In a downward commodity cycle, a common discussion is the “should I sell something” discussion. If it is determined that a sale is the best way to fill a cash flow hole in the operation, let’s discuss how to analyze the decision on what to sell.
When we are talking about assets on the farm there are 3 types:
- Productive Assets – Provide support and generate revenue to fund operations and debt payments
- Essential Assets – Needed assets, but are low revenue producers
- Non-Productive Assets – Not used or are expensive to use relative to the little or no income they contribute (Lazy Assets)
Clearly, the first asset category to consider is the lazy asset category. So, let’s chat about that. Why did you acquire the asset? Let’s say it is under productive farm ground. Was it acquired -spontaneously (it was available), for tax purposes, for growth, because it was family ground, etc…?
Now that the reason is identified – was it a justified purchase? Does it still make sense? What changed? Now that we have the fundamental reasons behind the purchase understood, let’s talk about real numbers. How much has that asset MADE your business? Pull out all the numbers. How does that piece of ground stack up against others? Does it make you money? Or is it creating a hole that other productive tracts have to fill?
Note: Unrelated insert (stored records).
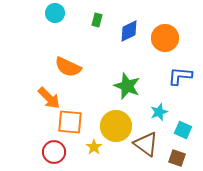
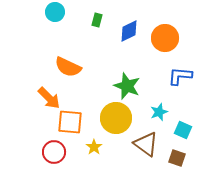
cyan circle: moved 1 px up
yellow circle: moved 8 px up
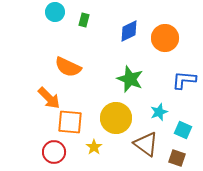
green rectangle: moved 13 px left
blue L-shape: moved 4 px right, 4 px down
green star: moved 3 px right, 7 px up
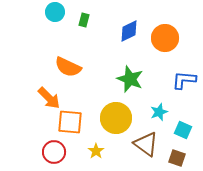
yellow star: moved 2 px right, 4 px down
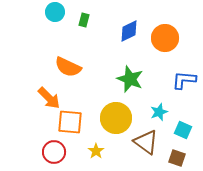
brown triangle: moved 2 px up
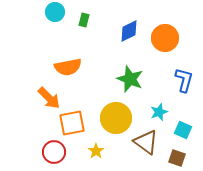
orange semicircle: rotated 36 degrees counterclockwise
blue L-shape: rotated 100 degrees clockwise
orange square: moved 2 px right, 1 px down; rotated 16 degrees counterclockwise
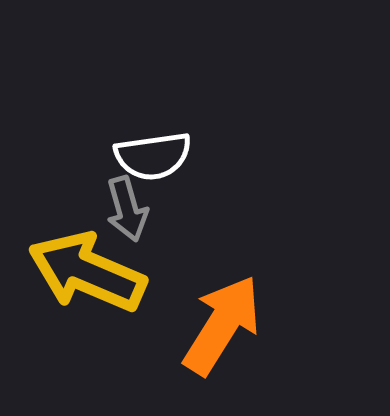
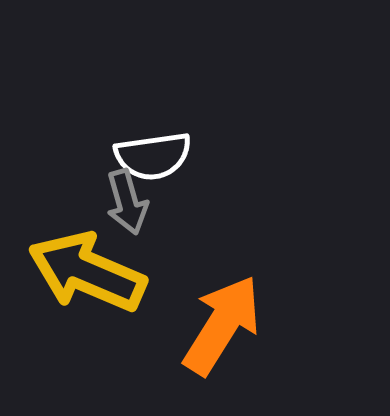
gray arrow: moved 7 px up
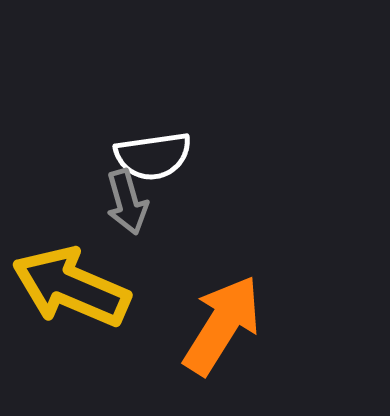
yellow arrow: moved 16 px left, 15 px down
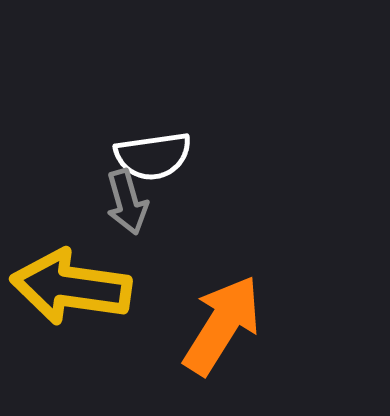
yellow arrow: rotated 15 degrees counterclockwise
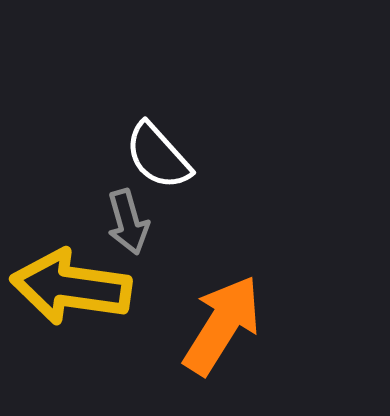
white semicircle: moved 5 px right; rotated 56 degrees clockwise
gray arrow: moved 1 px right, 20 px down
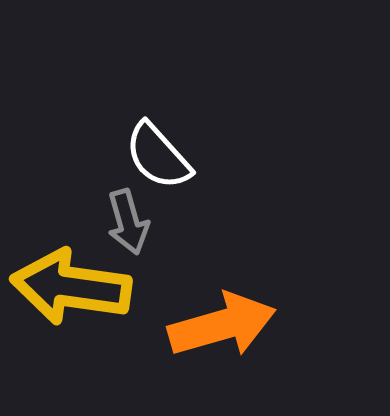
orange arrow: rotated 42 degrees clockwise
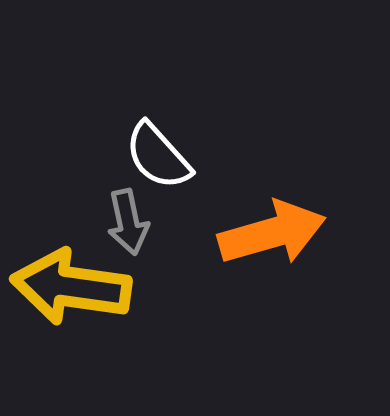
gray arrow: rotated 4 degrees clockwise
orange arrow: moved 50 px right, 92 px up
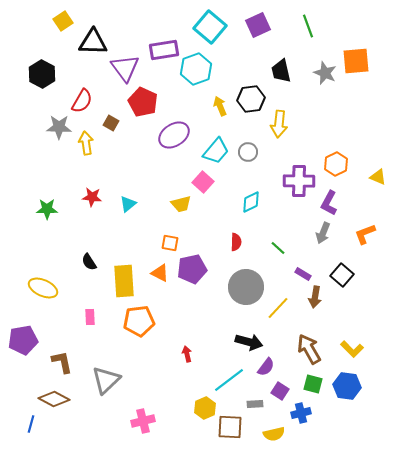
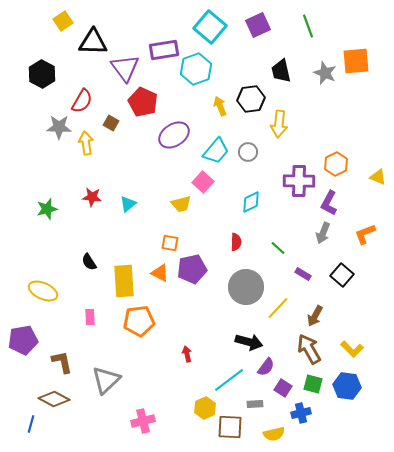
green star at (47, 209): rotated 15 degrees counterclockwise
yellow ellipse at (43, 288): moved 3 px down
brown arrow at (315, 297): moved 19 px down; rotated 20 degrees clockwise
purple square at (280, 391): moved 3 px right, 3 px up
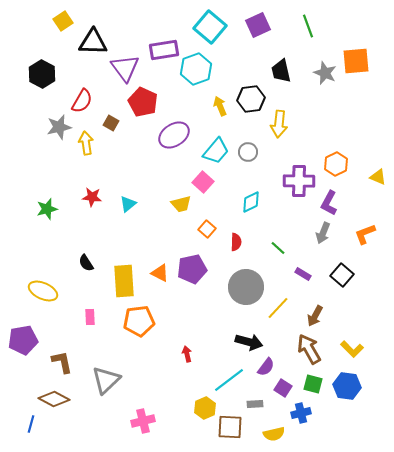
gray star at (59, 127): rotated 15 degrees counterclockwise
orange square at (170, 243): moved 37 px right, 14 px up; rotated 30 degrees clockwise
black semicircle at (89, 262): moved 3 px left, 1 px down
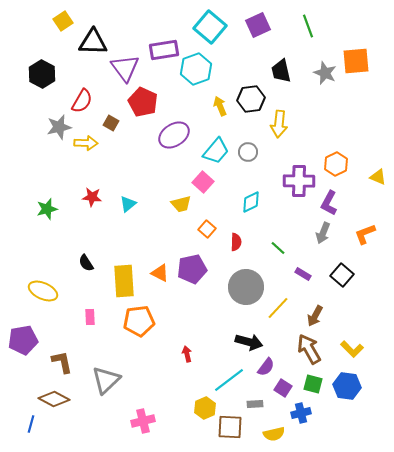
yellow arrow at (86, 143): rotated 100 degrees clockwise
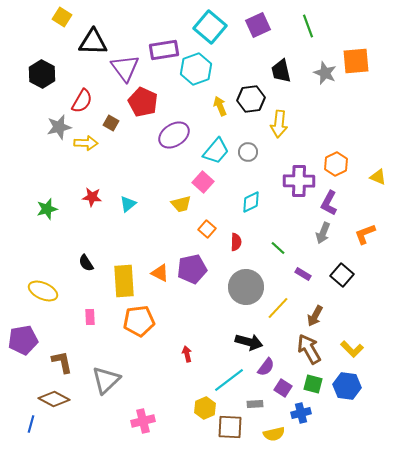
yellow square at (63, 21): moved 1 px left, 4 px up; rotated 24 degrees counterclockwise
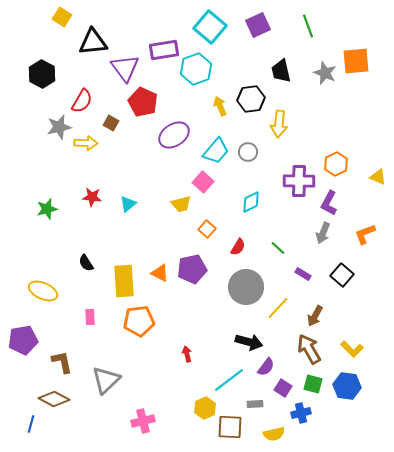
black triangle at (93, 42): rotated 8 degrees counterclockwise
red semicircle at (236, 242): moved 2 px right, 5 px down; rotated 30 degrees clockwise
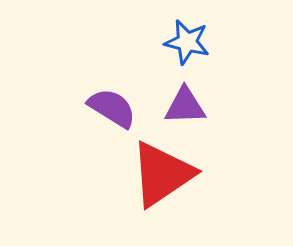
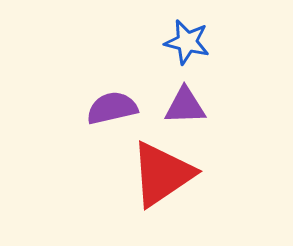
purple semicircle: rotated 45 degrees counterclockwise
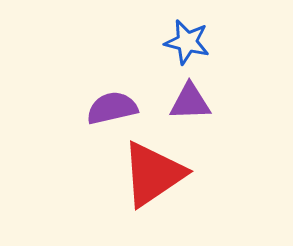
purple triangle: moved 5 px right, 4 px up
red triangle: moved 9 px left
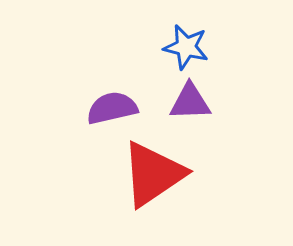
blue star: moved 1 px left, 5 px down
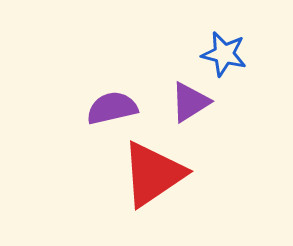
blue star: moved 38 px right, 7 px down
purple triangle: rotated 30 degrees counterclockwise
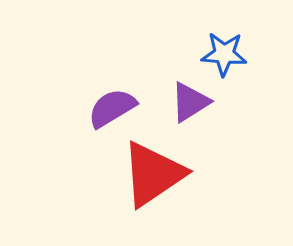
blue star: rotated 9 degrees counterclockwise
purple semicircle: rotated 18 degrees counterclockwise
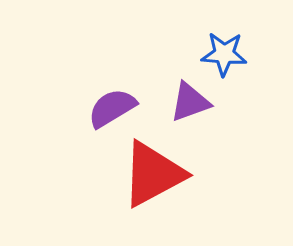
purple triangle: rotated 12 degrees clockwise
red triangle: rotated 6 degrees clockwise
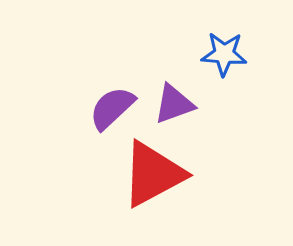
purple triangle: moved 16 px left, 2 px down
purple semicircle: rotated 12 degrees counterclockwise
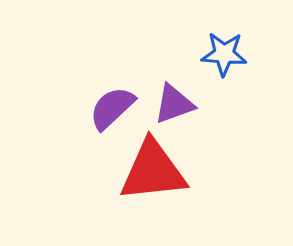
red triangle: moved 3 px up; rotated 22 degrees clockwise
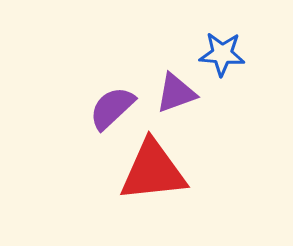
blue star: moved 2 px left
purple triangle: moved 2 px right, 11 px up
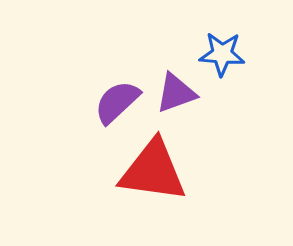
purple semicircle: moved 5 px right, 6 px up
red triangle: rotated 14 degrees clockwise
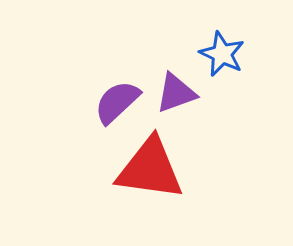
blue star: rotated 21 degrees clockwise
red triangle: moved 3 px left, 2 px up
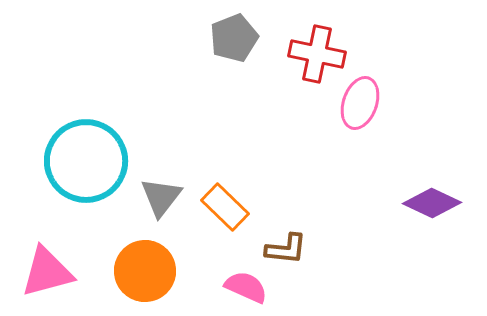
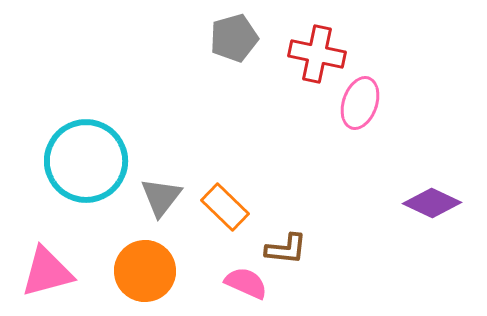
gray pentagon: rotated 6 degrees clockwise
pink semicircle: moved 4 px up
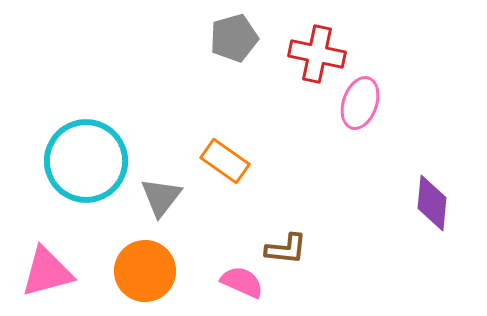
purple diamond: rotated 70 degrees clockwise
orange rectangle: moved 46 px up; rotated 9 degrees counterclockwise
pink semicircle: moved 4 px left, 1 px up
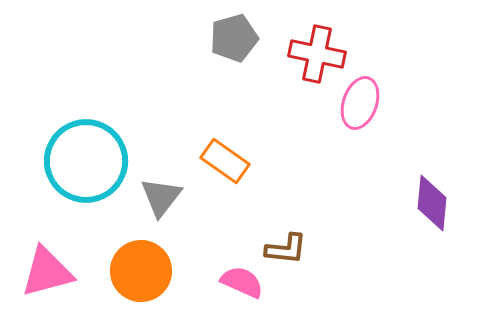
orange circle: moved 4 px left
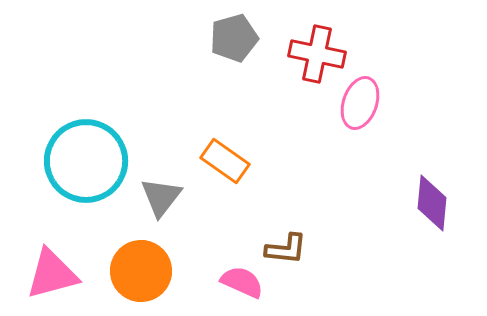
pink triangle: moved 5 px right, 2 px down
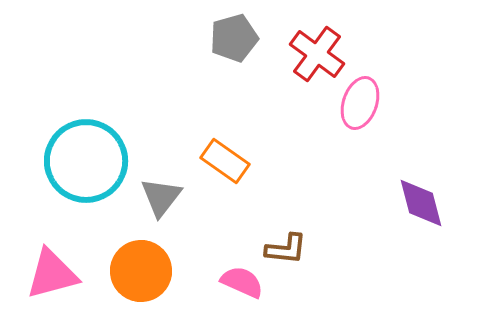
red cross: rotated 24 degrees clockwise
purple diamond: moved 11 px left; rotated 20 degrees counterclockwise
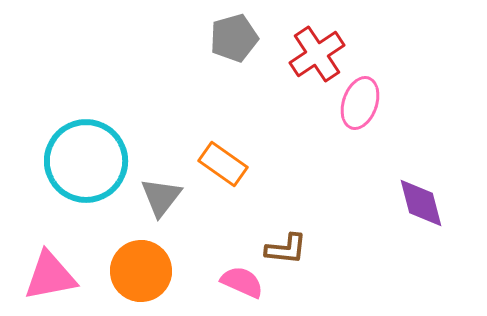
red cross: rotated 20 degrees clockwise
orange rectangle: moved 2 px left, 3 px down
pink triangle: moved 2 px left, 2 px down; rotated 4 degrees clockwise
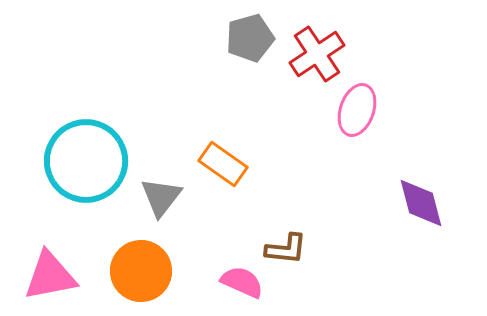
gray pentagon: moved 16 px right
pink ellipse: moved 3 px left, 7 px down
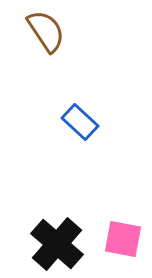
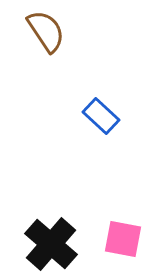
blue rectangle: moved 21 px right, 6 px up
black cross: moved 6 px left
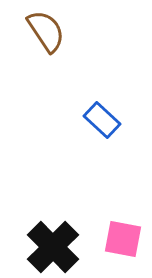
blue rectangle: moved 1 px right, 4 px down
black cross: moved 2 px right, 3 px down; rotated 4 degrees clockwise
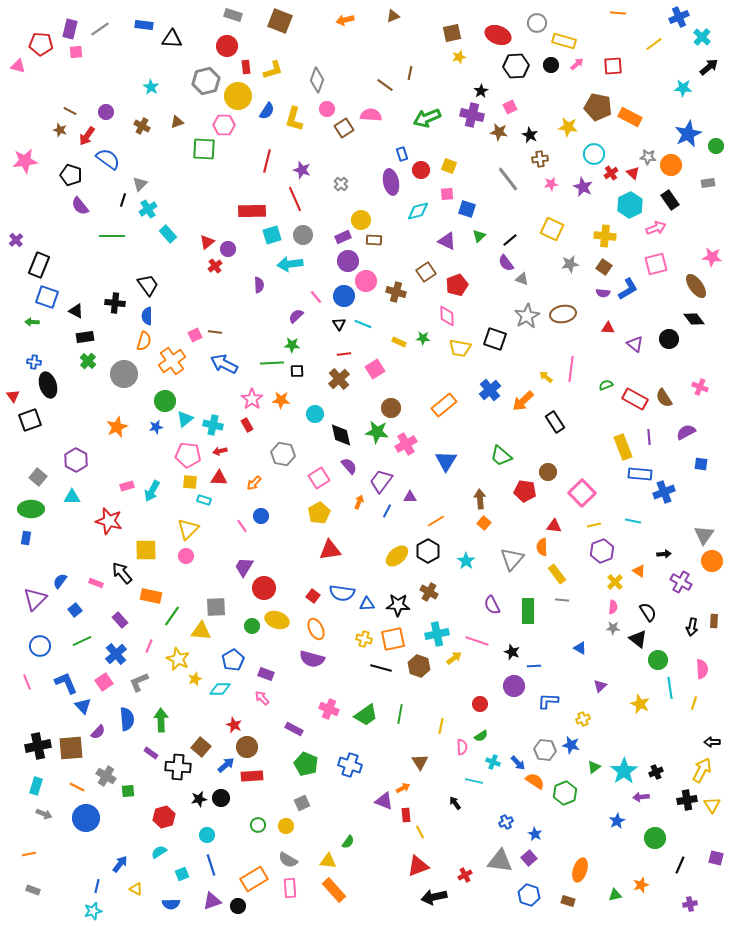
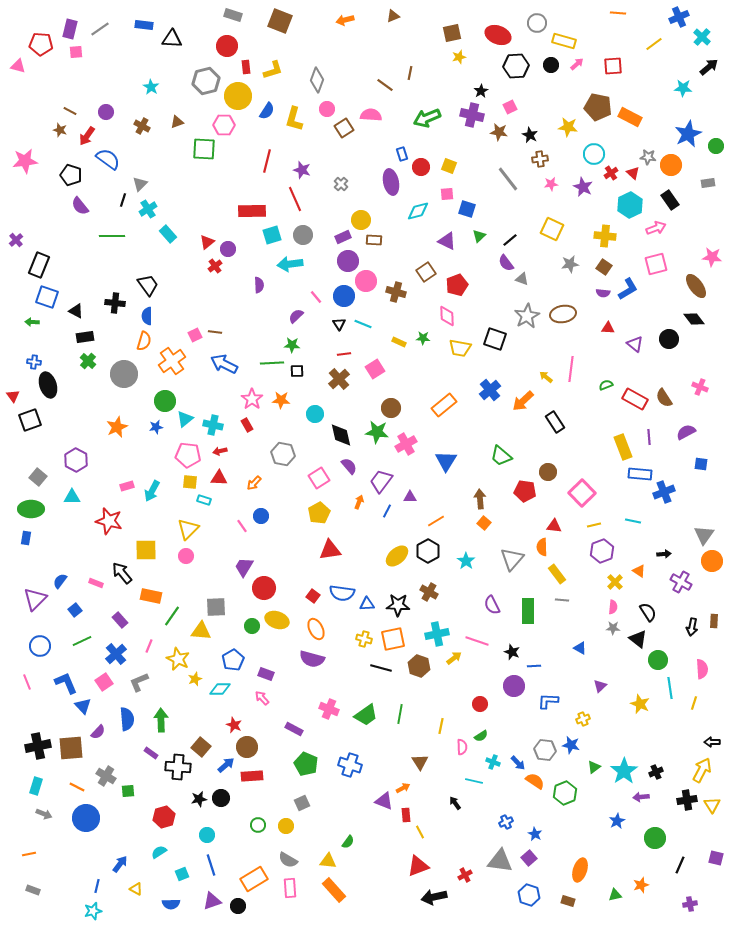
red circle at (421, 170): moved 3 px up
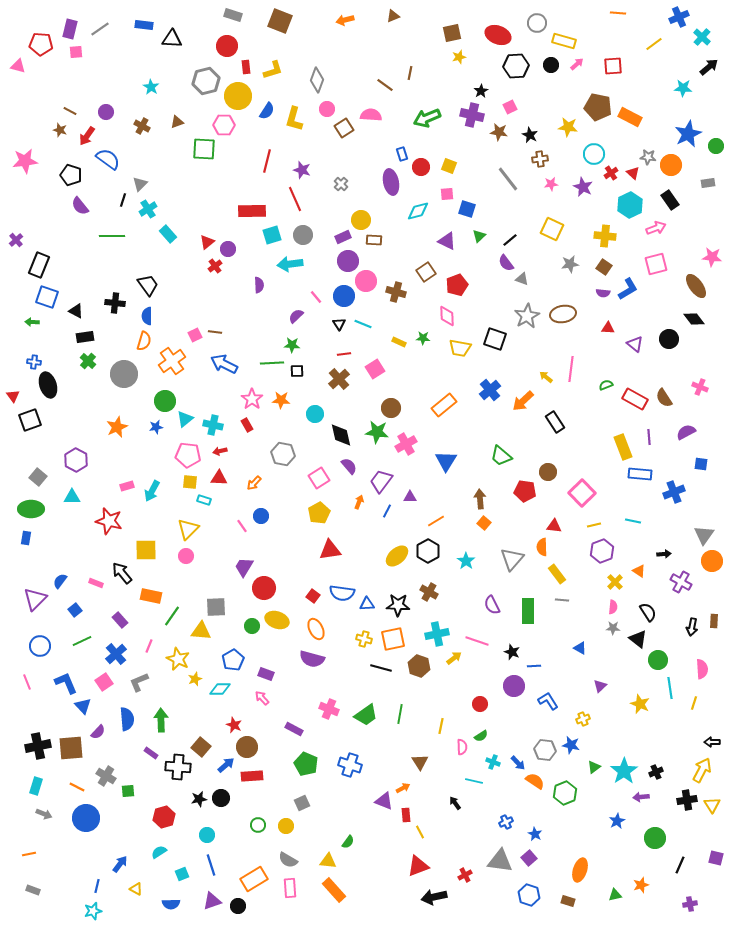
blue cross at (664, 492): moved 10 px right
blue L-shape at (548, 701): rotated 55 degrees clockwise
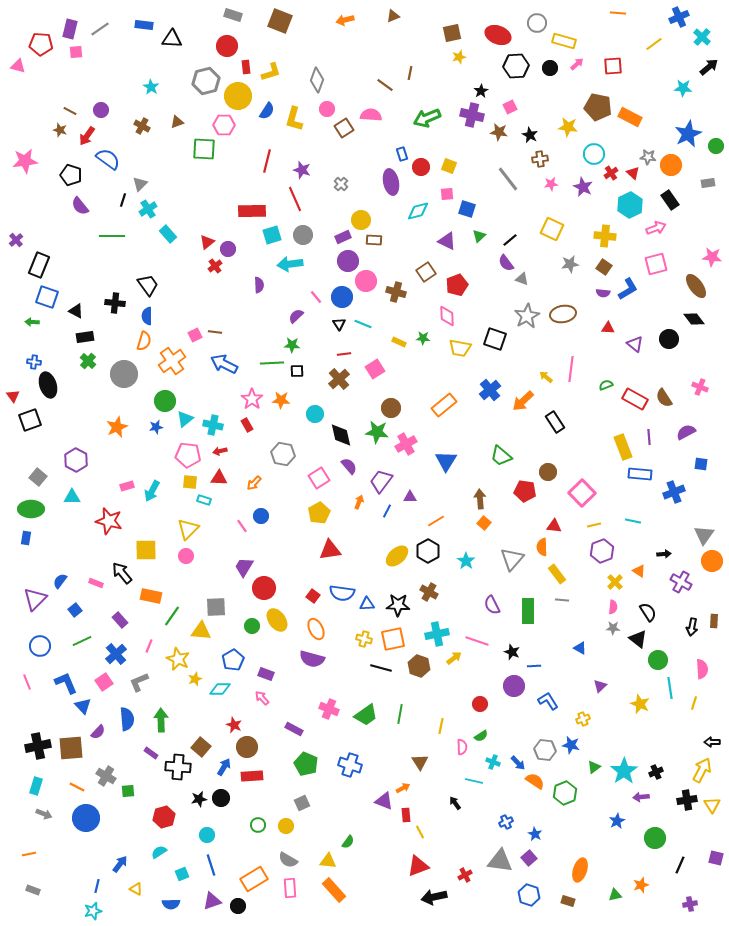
black circle at (551, 65): moved 1 px left, 3 px down
yellow L-shape at (273, 70): moved 2 px left, 2 px down
purple circle at (106, 112): moved 5 px left, 2 px up
blue circle at (344, 296): moved 2 px left, 1 px down
yellow ellipse at (277, 620): rotated 35 degrees clockwise
blue arrow at (226, 765): moved 2 px left, 2 px down; rotated 18 degrees counterclockwise
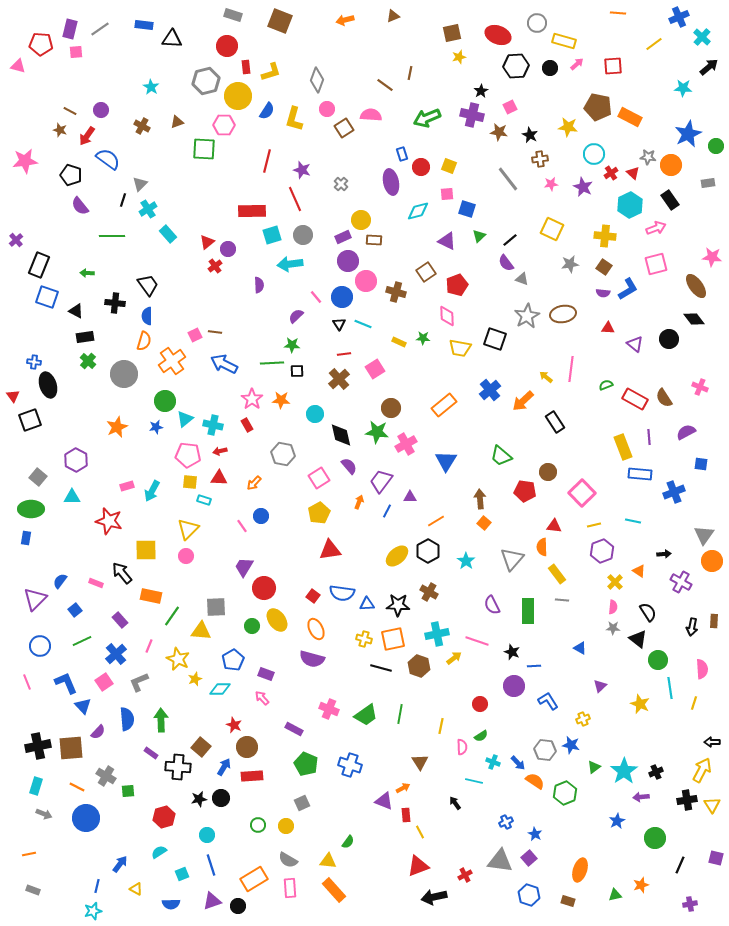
green arrow at (32, 322): moved 55 px right, 49 px up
Selling assets does not equate to weakness. You are the asset manager of the farm, it is your job to make your assets work for you! Assets are not children, you can sell them if they are lazy and don’t pull their weight. Being profitable is more important than how many acres you farm. Someone that farms 1,000 acres can have a higher net income than someone that farms 10,000 acres. Management is key. Manage your assets and make them work for you (not be lazy.)